*RECORDS FOR PROCESSING*.
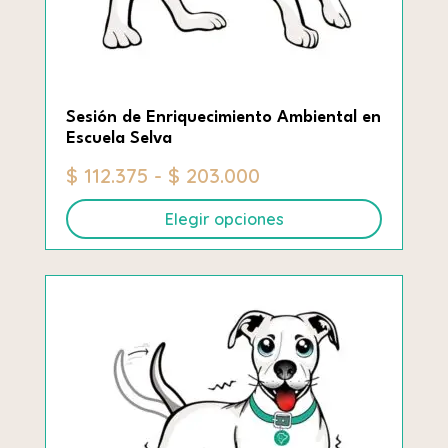
Sesión de Enriquecimiento Ambiental en
Escuela Selva
Rango
$
112.375
-
$
203.000
de
Elegir opciones
precios:
desde
Este
$ 112.375
producto
hasta
tiene
$ 203.000
múltiples
variantes.
Las
opciones
se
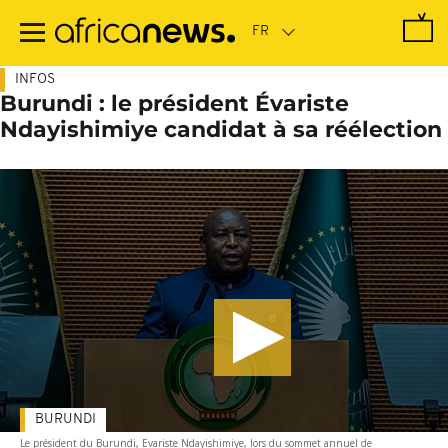
Passer
au
contenu
principal
INFOS
Burundi : le président Évariste
Ndayishimiye candidat à sa réélection
BURUNDI
Le président du Burundi, Evariste Ndayishimiye, lors du sommet annuel de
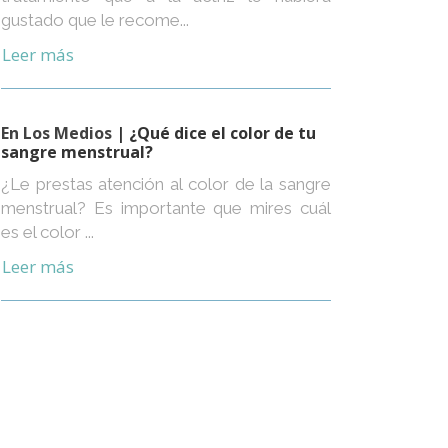
gustado que le recome...
Leer más
En Los Medios
| ¿Qué dice el color de tu
sangre menstrual?
¿Le prestas atención al color de la sangre
menstrual? Es importante que mires cuál
es el color ...
Leer más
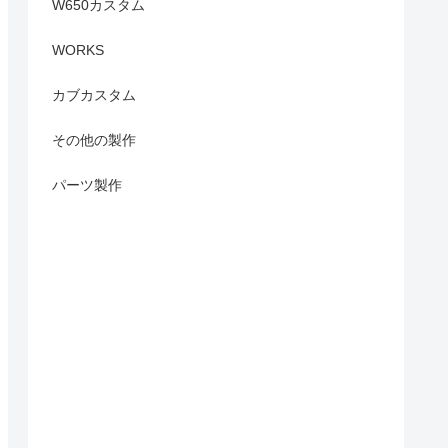
W650カスタム
WORKS
カブカスタム
その他の製作
パーツ製作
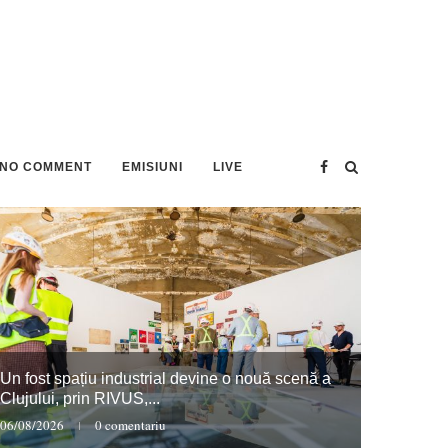
NO COMMENT
EMISIUNI
LIVE
Un fost spațiu industrial devine o nouă scenă a
Clujului, prin RIVUS,...
06/08/2026
0 comentariu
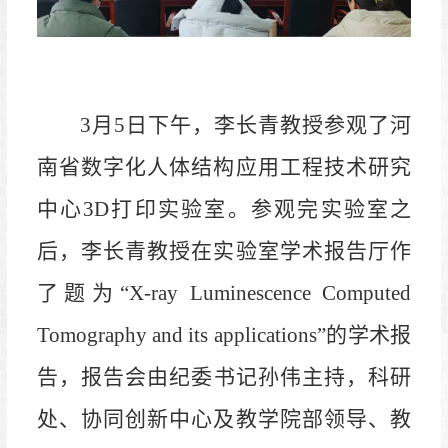
3月5日下午，李长青教授参观了
河
南省数字化人体结构应用工程技术研究
中心
3D打印实验室。参观完实验室之
后，李长青教授在实验室学术报告厅
作
了题为
“X-ray Luminescence Computed
Tomography and its applications”的学术报
告，
报告会由纪
委书记孙伟主持，科研
处、协同创新中心及教学院部领导、教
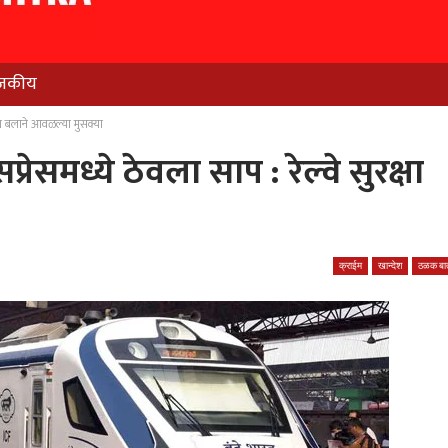
जकीय
क्षा बलाने आवळल्या मुसक्या
्रेसमध्ये ठेवला साप : रेल्वे सुरक्षा
क्राईम
खान्देश
ठळक बात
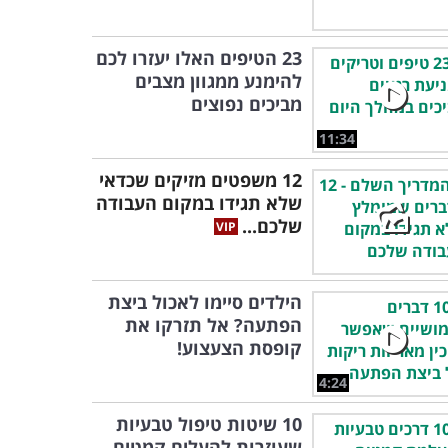
23 הטיפים האלו יעזרו לכם
להימנע ממגוון מצבים
מביכים נפוצים
11:34
12 משפטים מזיקים שכדאי
שלא תגידו במקום העבודה
שלכם...
הילדים סיימו לאכול ביצת
הפתעה? אל תזרקו את
קופסת הצעצוע!
4:24
10 שיטות טיפול טבעיות
שעוזרות להעלים קמטים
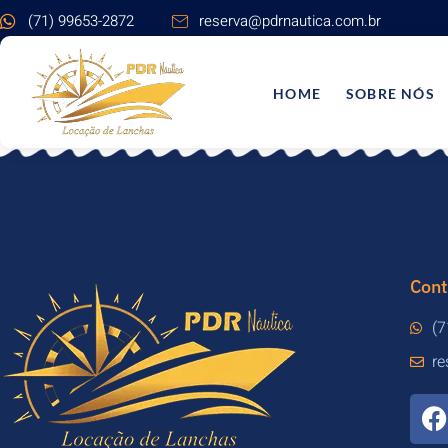
(71) 99653-2872
reserva@pdrnautica.com.br
HOME
SOBRE NÓS
Cont
(
r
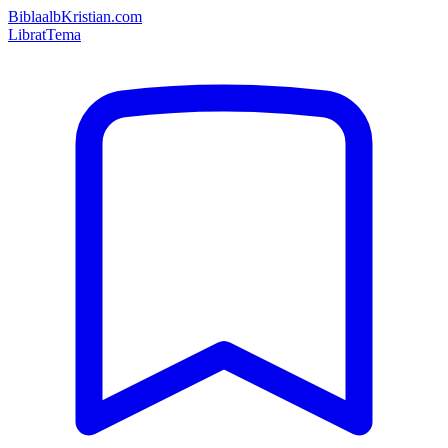
Bibla
albKristian.com
Librat
Tema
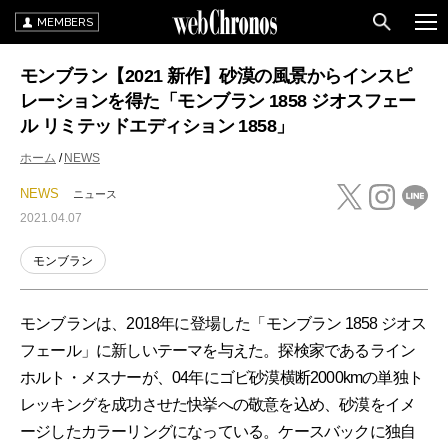
MEMBERS
モンブラン【2021 新作】砂漠の風景からインスピ
レーションを得た「モンブラン 1858 ジオスフェー
ル リミテッドエディション 1858」
ホーム
NEWS
NEWS
ニュース
2021.04.07
モンブラン
モンブランは、2018年に登場した「モンブラン 1858 ジオス
フェール」に新しいテーマを与えた。探検家であるライン
ホルト・メスナーが、04年にゴビ砂漠横断2000kmの単独ト
レッキングを成功させた快挙への敬意を込め、砂漠をイメ
ージしたカラーリングになっている。ケースバックに独自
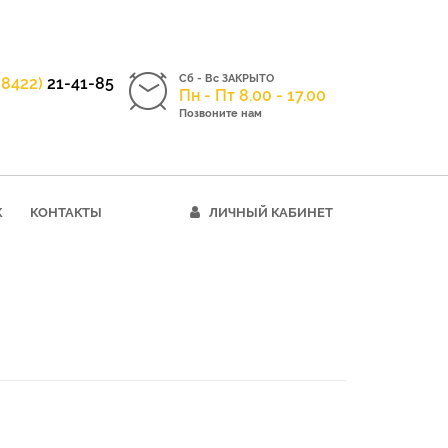
Сб - Вс ЗАКРЫТО
(8422)
21-41-85
Пн - Пт 8.00 - 17.00
Позвоните нам
К
КОНТАКТЫ
ЛИЧНЫЙ КАБИНЕТ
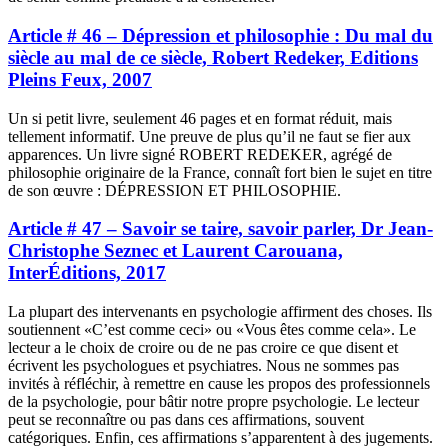
Article # 46 – Dépression et philosophie : Du mal du
siècle au mal de ce siècle, Robert Redeker, Editions
Pleins Feux, 2007
Un si petit livre, seulement 46 pages et en format réduit, mais
tellement informatif. Une preuve de plus qu’il ne faut se fier aux
apparences. Un livre signé ROBERT REDEKER, agrégé de
philosophie originaire de la France, connaît fort bien le sujet en titre
de son œuvre : DÉPRESSION ET PHILOSOPHIE.
Article # 47 – Savoir se taire, savoir parler, Dr Jean-
Christophe Seznec et Laurent Carouana,
InterÉditions, 2017
La plupart des intervenants en psychologie affirment des choses. Ils
soutiennent «C’est comme ceci» ou «Vous êtes comme cela». Le
lecteur a le choix de croire ou de ne pas croire ce que disent et
écrivent les psychologues et psychiatres. Nous ne sommes pas
invités à réfléchir, à remettre en cause les propos des professionnels
de la psychologie, pour bâtir notre propre psychologie. Le lecteur
peut se reconnaître ou pas dans ces affirmations, souvent
catégoriques. Enfin, ces affirmations s’apparentent à des jugements.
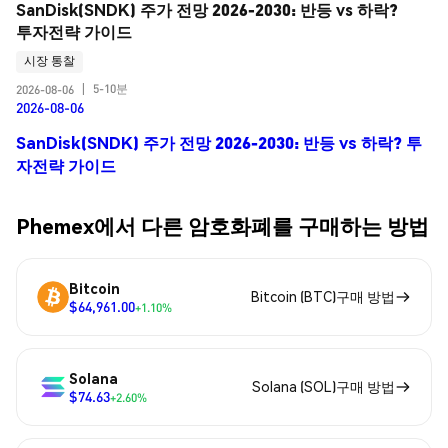
SanDisk(SNDK) 주가 전망 2026-2030: 반등 vs 하락? 
투자전략 가이드
시장 통찰
5-10분
2026-08-06
|
2026-08-06
SanDisk(SNDK) 주가 전망 2026-2030: 반등 vs 하락? 투
자전략 가이드
Phemex에서 다른 암호화폐를 구매하는 방법
Bitcoin
Bitcoin (BTC)구매 방법
$64,961.00
+1.10%
Solana
Solana (SOL)구매 방법
$74.63
+2.60%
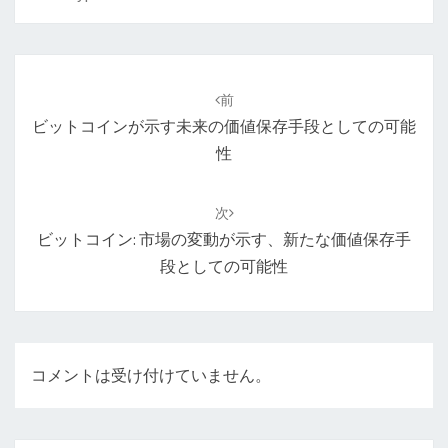
投
稿
前
ナ
ビットコインが示す未来の価値保存手段としての可能
ビ
性
ゲ
ー
次
シ
ビットコイン: 市場の変動が示す、新たな価値保存手
ョ
段としての可能性
ン
コメントは受け付けていません。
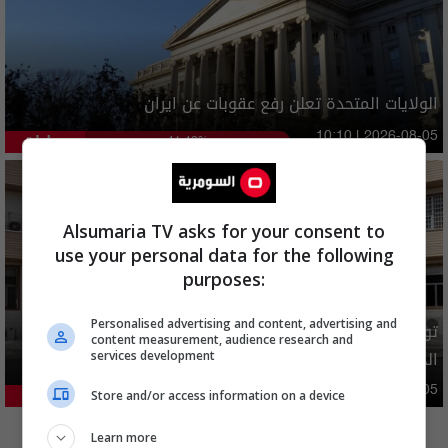
الولايات المتحدة تعلن رفع عقوبات عن ايران
دوليات
10:10 | 2026-08-05
41.42%
Alsumaria TV asks for your consent to
use your personal data for the following
purposes:
Personalised advertising and content, advertising and
توضيح رسمي بشأن إلغاء شمول فئات من المستفيدين بإعانة
content measurement, audience research and
الحماية الاجتماعية
services development
محليات
05:43 | 2026-08-05
Store and/or access information on a device
21.18%
المزيد
Learn more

*EXERCISE GOAL*.
From the items above, reproduce the lines from the line containing "3月5日下午，李长青教授参观了" through the line containing "שעוזרות להעלים קמטים", including both of those lines, and omit the picture markers.

*YOUR RESPONSE*.
3月5日下午，李长青教授参观了
河
南省数字化人体结构应用工程技术研究
中心
3D打印实验室。参观完实验室之
后，李长青教授在实验室学术报告厅
作
了题为
“X-ray Luminescence Computed
Tomography and its applications”的学术报
告，
报告会由纪
委书记孙伟主持，科研
处、协同创新中心及教学院部领导、教
जकीय
क्षा बलाने आवळल्या मुसक्या
्रेसमध्ये ठेवला साप : रेल्वे सुरक्षा
क्राईम
खान्देश
ठळक बात
23 הטיפים האלו יעזרו לכם
להימנע ממגוון מצבים
מביכים נפוצים
11:34
12 משפטים מזיקים שכדאי
שלא תגידו במקום העבודה
שלכם...
הילדים סיימו לאכול ביצת
הפתעה? אל תזרקו את
קופסת הצעצוע!
4:24
10 שיטות טיפול טבעיות
שעוזרות להעלים קמטים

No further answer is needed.